Friday, November 26, 1999


Click here for this week's stories - What's On in Namibia?

Becoming visible in Namibia
ERICA GEBHARDT

THE Rainbow Project (TRP) is currently organising a Gay and Lesbian Awareness Week consisting of radio talk shows and panel discussions on the issues relating to gays and lesbians in Namibia.

In Namibia to support the Rainbow Project's initiatives are representatives of gay and lesbian associations throughout southern Africa.

Prudence Mabele, one of the participants from South Africa, is the Director of Positive Women's Network, an NGO based in Pretoria.

She is black, a lesbian and happily married to another woman. She was married in a church by a pastor and says that being a lesbian has not clashed with her culture. She has known that she preferred women since she was nine years old.

At a TRP press conference this week she said: "It was quite a challenge coming out as a young, black lesbian but good things are happening..."

She told the story of two married, lesbian police women who won their case in South Africa's courts to have a joint medical aid scheme. The partner was thus recognised as a spouse.

Many of the rights gays and lesbians are fighting for in Namibia are taken for granted by heterosexual couples as their right to raise and adopt children and freedom to marry is enshrined in the Namibian constitution.

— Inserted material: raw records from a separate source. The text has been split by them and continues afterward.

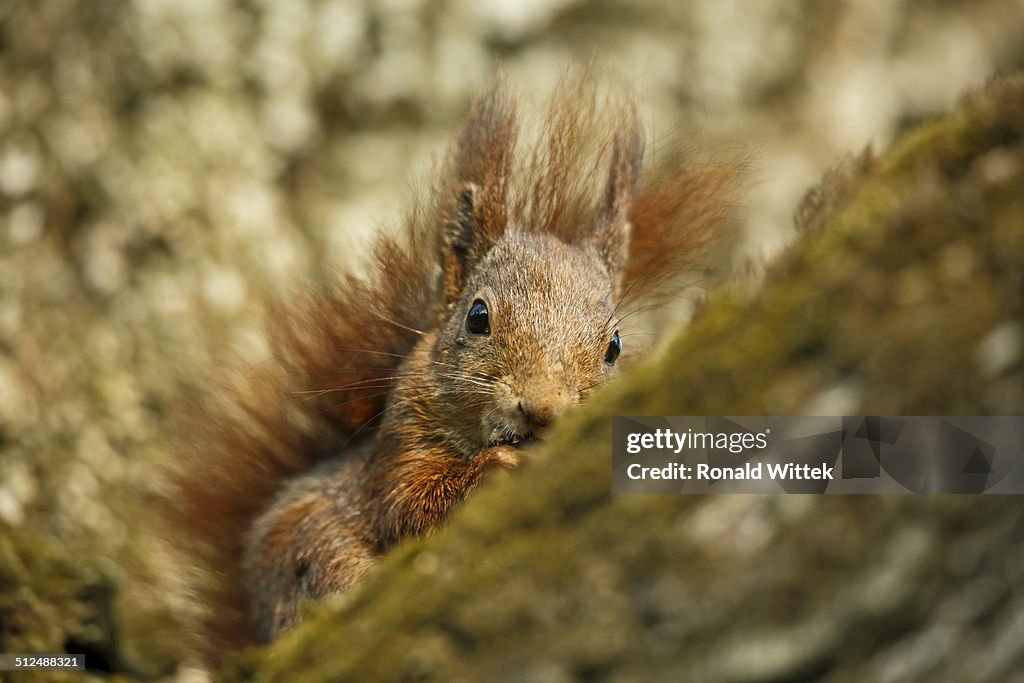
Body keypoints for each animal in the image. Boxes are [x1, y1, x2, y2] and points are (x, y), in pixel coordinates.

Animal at [169, 77, 745, 659]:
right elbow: (406, 509)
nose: (543, 409)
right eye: (477, 316)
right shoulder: (396, 453)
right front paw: (492, 468)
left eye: (615, 347)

South Africa was the first country in the world to give recognition to sexual orientation rights as human rights.

Back home in South Africa, Prudence helps lesbians, especially black lesbians, understand the issues they are confronted with and explore the cultural clashes they have to deal with e.g. the issue of lobola. She says it is imperative that stereotypes die.

"As long as I pay tax, fight crime and exercise good citizenship I have the right to demand equal rights - rights that heterosexual couples enjoy... I should have the right to divorce and that my partnership with another women be recognised as a marriage."

Gay people participated in the South African liberation struggle and there were and still are gay people in the military . The African Renaissance demands participation from all people in a nation and homophobic or negative statements should not be tolerated, she adds.

TRP was formed in reaction to remarks by some of Namibia's government leaders including President Sam Nujoma, who said that gays and lesbians are un-African and un-Christian in 1996. Senior government officials including Ministers Helmut Angula and Jerry Ekandjo have also made anti-gay remarks .

TRP aims to attain equal rights and opportunities in all aspects of life for lesbian, gay, bisexual, transsexual and transgendered people in Namibia.

During the awareness week they will seek to promote the visibility of especially lesbians and educate others against intolerance as well as to promote safer sex especially among gays and lesbians. Ongoing objectives include lobbying for equal rights through law reform and the encouragement and promotion of civil, social cultural, economic, educational, sporting and political opportunities .

Six members of TRP of Namibia participated in the 19th World Conference of the International Lesbian and Gay Association (ILGA) in Johannesburg from 19-25 September 1999 .

This was the first ILGA conference to be held in Africa and the aim was to co-ordinate the activities of organisations who fight for the rights of lesbian, gay, bisexual, transsexual and transgendered people throughout the world.